- Kulungugu Location in Ghana
- Coordinates: 11°08′50″N 0°12′35″W﻿ / ﻿11.14722°N 0.20972°W
- Country: Ghana
- Region: Upper East Region
- District: Pusiga District
- Time zone: GMT
- • Summer (DST): GMT

= Kulungugu =

Town in Upper East Region, Ghana

Kulungugu is a small town in the Upper East Region of Ghana and a minor entry point at the border of Burkina Faso and the Pusiga District of Ghana.

Kulungugu takes its name from the Bissa Language. The founder of Kulungungu was a Bissa man who became the first chief of the town. He and his family were the first people to settle in the area. There was a crooked Shea nut tree not too far from where he built his house. Relatives and friends from elsewhere who would look for him, were told "to look out for the crooked Shea nut tree; once you see that tree, you will surely find his house, because his house is not far from there"

In Bissa, Shea nut is "kur" while the word Crooked is translated as "gunghu".
Thus, "crooked Shea nut tree" in Bissa, is translated as "kur gunghu".

As more and more people came to settle with him and around him, they were referred to as the people at or near or around the kur gunghu. They themselves started calling themselves "kur gunghu people"

The settlement grew with the years and he was made chief of the kur gunghu people.

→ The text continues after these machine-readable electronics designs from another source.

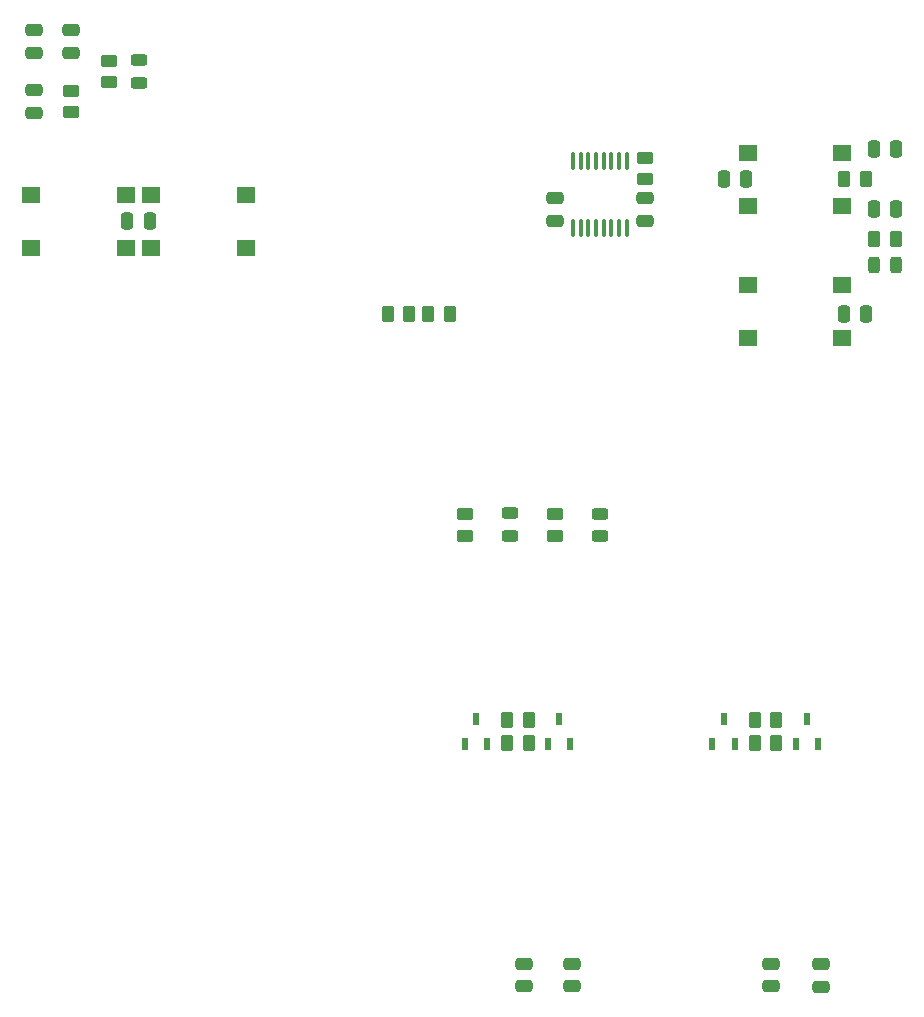
<source format=gbp>
G04 #@! TF.GenerationSoftware,KiCad,Pcbnew,6.0.11+dfsg-1*
G04 #@! TF.CreationDate,2024-10-22T12:26:55+02:00*
G04 #@! TF.ProjectId,kaarten_shieter,6b616172-7465-46e5-9f73-686965746572,rev?*
G04 #@! TF.SameCoordinates,Original*
G04 #@! TF.FileFunction,Paste,Bot*
G04 #@! TF.FilePolarity,Positive*
%FSLAX46Y46*%
G04 Gerber Fmt 4.6, Leading zero omitted, Abs format (unit mm)*
G04 Created by KiCad (PCBNEW 6.0.11+dfsg-1) date 2024-10-22 12:26:55*
%MOMM*%
%LPD*%
G01*
G04 APERTURE LIST*
G04 Aperture macros list*
%AMRoundRect*
0 Rectangle with rounded corners*
0 $1 Rounding radius*
0 $2 $3 $4 $5 $6 $7 $8 $9 X,Y pos of 4 corners*
0 Add a 4 corners polygon primitive as box body*
4,1,4,$2,$3,$4,$5,$6,$7,$8,$9,$2,$3,0*
0 Add four circle primitives for the rounded corners*
1,1,$1+$1,$2,$3*
1,1,$1+$1,$4,$5*
1,1,$1+$1,$6,$7*
1,1,$1+$1,$8,$9*
0 Add four rect primitives between the rounded corners*
20,1,$1+$1,$2,$3,$4,$5,0*
20,1,$1+$1,$4,$5,$6,$7,0*
20,1,$1+$1,$6,$7,$8,$9,0*
20,1,$1+$1,$8,$9,$2,$3,0*%
G04 Aperture macros list end*
%ADD10RoundRect,0.250000X0.250000X0.475000X-0.250000X0.475000X-0.250000X-0.475000X0.250000X-0.475000X0*%
%ADD11RoundRect,0.243750X-0.243750X-0.456250X0.243750X-0.456250X0.243750X0.456250X-0.243750X0.456250X0*%
%ADD12RoundRect,0.250000X0.262500X0.450000X-0.262500X0.450000X-0.262500X-0.450000X0.262500X-0.450000X0*%
%ADD13RoundRect,0.250000X-0.250000X-0.475000X0.250000X-0.475000X0.250000X0.475000X-0.250000X0.475000X0*%
%ADD14RoundRect,0.250000X0.475000X-0.250000X0.475000X0.250000X-0.475000X0.250000X-0.475000X-0.250000X0*%
%ADD15R,1.600000X1.400000*%
%ADD16RoundRect,0.250000X-0.450000X0.262500X-0.450000X-0.262500X0.450000X-0.262500X0.450000X0.262500X0*%
%ADD17RoundRect,0.250000X-0.262500X-0.450000X0.262500X-0.450000X0.262500X0.450000X-0.262500X0.450000X0*%
%ADD18R,0.600000X1.050000*%
%ADD19RoundRect,0.250000X-0.475000X0.250000X-0.475000X-0.250000X0.475000X-0.250000X0.475000X0.250000X0*%
%ADD20RoundRect,0.100000X-0.100000X0.637500X-0.100000X-0.637500X0.100000X-0.637500X0.100000X0.637500X0*%
%ADD21RoundRect,0.243750X-0.456250X0.243750X-0.456250X-0.243750X0.456250X-0.243750X0.456250X0.243750X0*%
G04 APERTURE END LIST*
D10*
X99691000Y-49784000D03*
X97791000Y-49784000D03*
X109851000Y-61214000D03*
X107951000Y-61214000D03*
D11*
X110503500Y-57035250D03*
X112378500Y-57035250D03*
D12*
X102258500Y-97459800D03*
X100433500Y-97459800D03*
D13*
X110491000Y-52324000D03*
X112391000Y-52324000D03*
D14*
X39390000Y-39050000D03*
X39390000Y-37150000D03*
D15*
X47180000Y-51090000D03*
X39180000Y-51090000D03*
X47180000Y-55590000D03*
X39180000Y-55590000D03*
D16*
X75881000Y-78146500D03*
X75881000Y-79971500D03*
D17*
X69341000Y-61214000D03*
X71166000Y-61214000D03*
D15*
X57340000Y-55590000D03*
X49340000Y-55590000D03*
X57340000Y-51090000D03*
X49340000Y-51090000D03*
D16*
X45720000Y-39727500D03*
X45720000Y-41552500D03*
D10*
X49210000Y-53340000D03*
X47310000Y-53340000D03*
D13*
X110491000Y-47244000D03*
X112391000Y-47244000D03*
D18*
X98740000Y-97620000D03*
X96840000Y-97620000D03*
X97790000Y-95420000D03*
D17*
X79478500Y-95554800D03*
X81303500Y-95554800D03*
X110528500Y-54864000D03*
X112353500Y-54864000D03*
D19*
X84919760Y-116169638D03*
X84919760Y-118069638D03*
X39390000Y-42230000D03*
X39390000Y-44130000D03*
D20*
X85036000Y-48191500D03*
X85686000Y-48191500D03*
X86336000Y-48191500D03*
X86986000Y-48191500D03*
X87636000Y-48191500D03*
X88286000Y-48191500D03*
X88936000Y-48191500D03*
X89586000Y-48191500D03*
X89586000Y-53916500D03*
X88936000Y-53916500D03*
X88286000Y-53916500D03*
X87636000Y-53916500D03*
X86986000Y-53916500D03*
X86336000Y-53916500D03*
X85686000Y-53916500D03*
X85036000Y-53916500D03*
D19*
X91121000Y-51374000D03*
X91121000Y-53274000D03*
X106006000Y-116242500D03*
X106006000Y-118142500D03*
D16*
X83501000Y-78146500D03*
X83501000Y-79971500D03*
D14*
X42555000Y-39050000D03*
X42555000Y-37150000D03*
D12*
X81303500Y-97459800D03*
X79478500Y-97459800D03*
D21*
X48260000Y-39702500D03*
X48260000Y-41577500D03*
X79691000Y-78056500D03*
X79691000Y-79931500D03*
D15*
X99821000Y-52034000D03*
X107821000Y-52034000D03*
X99821000Y-47534000D03*
X107821000Y-47534000D03*
D18*
X105770000Y-97620000D03*
X103870000Y-97620000D03*
X104820000Y-95420000D03*
D17*
X100433500Y-95554800D03*
X102258500Y-95554800D03*
D15*
X107821000Y-63234000D03*
X99821000Y-63234000D03*
X99821000Y-58734000D03*
X107821000Y-58734000D03*
D16*
X91121000Y-47941500D03*
X91121000Y-49766500D03*
D12*
X109813500Y-49784000D03*
X107988500Y-49784000D03*
D19*
X80879760Y-116169637D03*
X80879760Y-118069637D03*
D21*
X87311000Y-78121500D03*
X87311000Y-79996500D03*
D14*
X83501000Y-53274000D03*
X83501000Y-51374000D03*
D18*
X84815000Y-97620000D03*
X82915000Y-97620000D03*
X83865000Y-95420000D03*
D17*
X72786000Y-61214000D03*
X74611000Y-61214000D03*
D18*
X77785000Y-97620000D03*
X75885000Y-97620000D03*
X76835000Y-95420000D03*
D16*
X42555000Y-42267500D03*
X42555000Y-44092500D03*
D19*
X101834760Y-116169637D03*
X101834760Y-118069637D03*
M02*

</source>
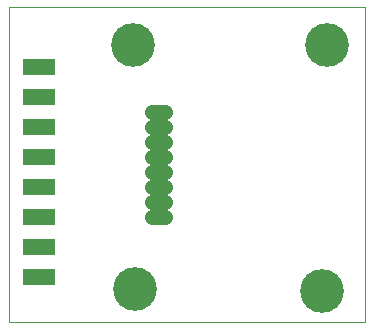
<source format=gts>
G04 EAGLE Gerber RS-274X export*
G75*
%MOMM*%
%FSLAX34Y34*%
%LPD*%
%INSolderstop Top*%
%IPPOS*%
%AMOC8*
5,1,8,0,0,1.08239X$1,22.5*%
G01*
%ADD10C,0.000000*%
%ADD11C,3.703200*%
%ADD12C,1.311200*%
%ADD13R,2.743200X1.473200*%


D10*
X38100Y127000D02*
X339600Y127000D01*
X339600Y393600D01*
X38100Y393600D01*
X38100Y127000D01*
D11*
X143510Y361950D03*
X144780Y154940D03*
X307340Y361950D03*
X303530Y153670D03*
D12*
X170640Y304800D02*
X159560Y304800D01*
X159560Y292100D02*
X170640Y292100D01*
X170640Y279400D02*
X159560Y279400D01*
X159560Y266700D02*
X170640Y266700D01*
X170640Y254000D02*
X159560Y254000D01*
X159560Y241300D02*
X170640Y241300D01*
X170640Y228600D02*
X159560Y228600D01*
X159560Y215900D02*
X170640Y215900D01*
D13*
X63500Y342900D03*
X63500Y317500D03*
X63500Y292100D03*
X63500Y266700D03*
X63500Y241300D03*
X63500Y190500D03*
X63500Y215900D03*
X63500Y165100D03*
M02*

</source>
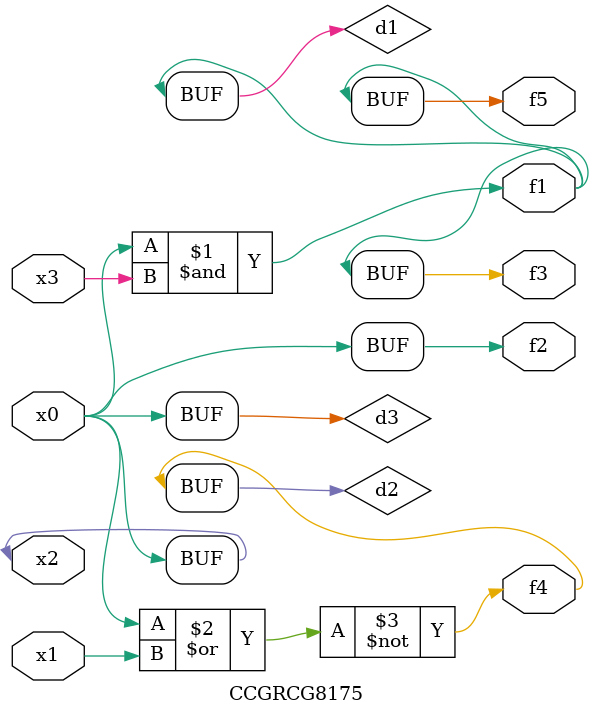
<source format=v>
module CCGRCG8175(
	input x0, x1, x2, x3,
	output f1, f2, f3, f4, f5
);

	wire d1, d2, d3;

	and (d1, x2, x3);
	nor (d2, x0, x1);
	buf (d3, x0, x2);
	assign f1 = d1;
	assign f2 = d3;
	assign f3 = d1;
	assign f4 = d2;
	assign f5 = d1;
endmodule

</source>
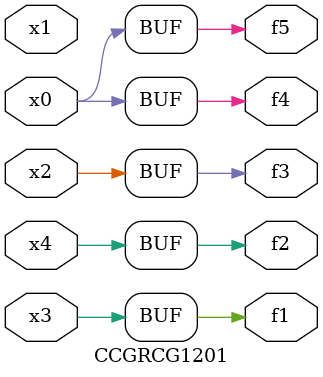
<source format=v>
module CCGRCG1201(
	input x0, x1, x2, x3, x4,
	output f1, f2, f3, f4, f5
);
	assign f1 = x3;
	assign f2 = x4;
	assign f3 = x2;
	assign f4 = x0;
	assign f5 = x0;
endmodule

</source>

Government and other Institutions got interested in kur gunghu as it grew rapidly; but since they were unable to say kur gunghu, they corrupted it to Kulungungu.

The tree is no longer there, but people can point at the exact location back in the town.

Kulungugu is noted as the site of the 1962 Kulungugu bomb attack, a failed attempt to assassinate Ghana's first president, Dr. Kwame Nkrumah.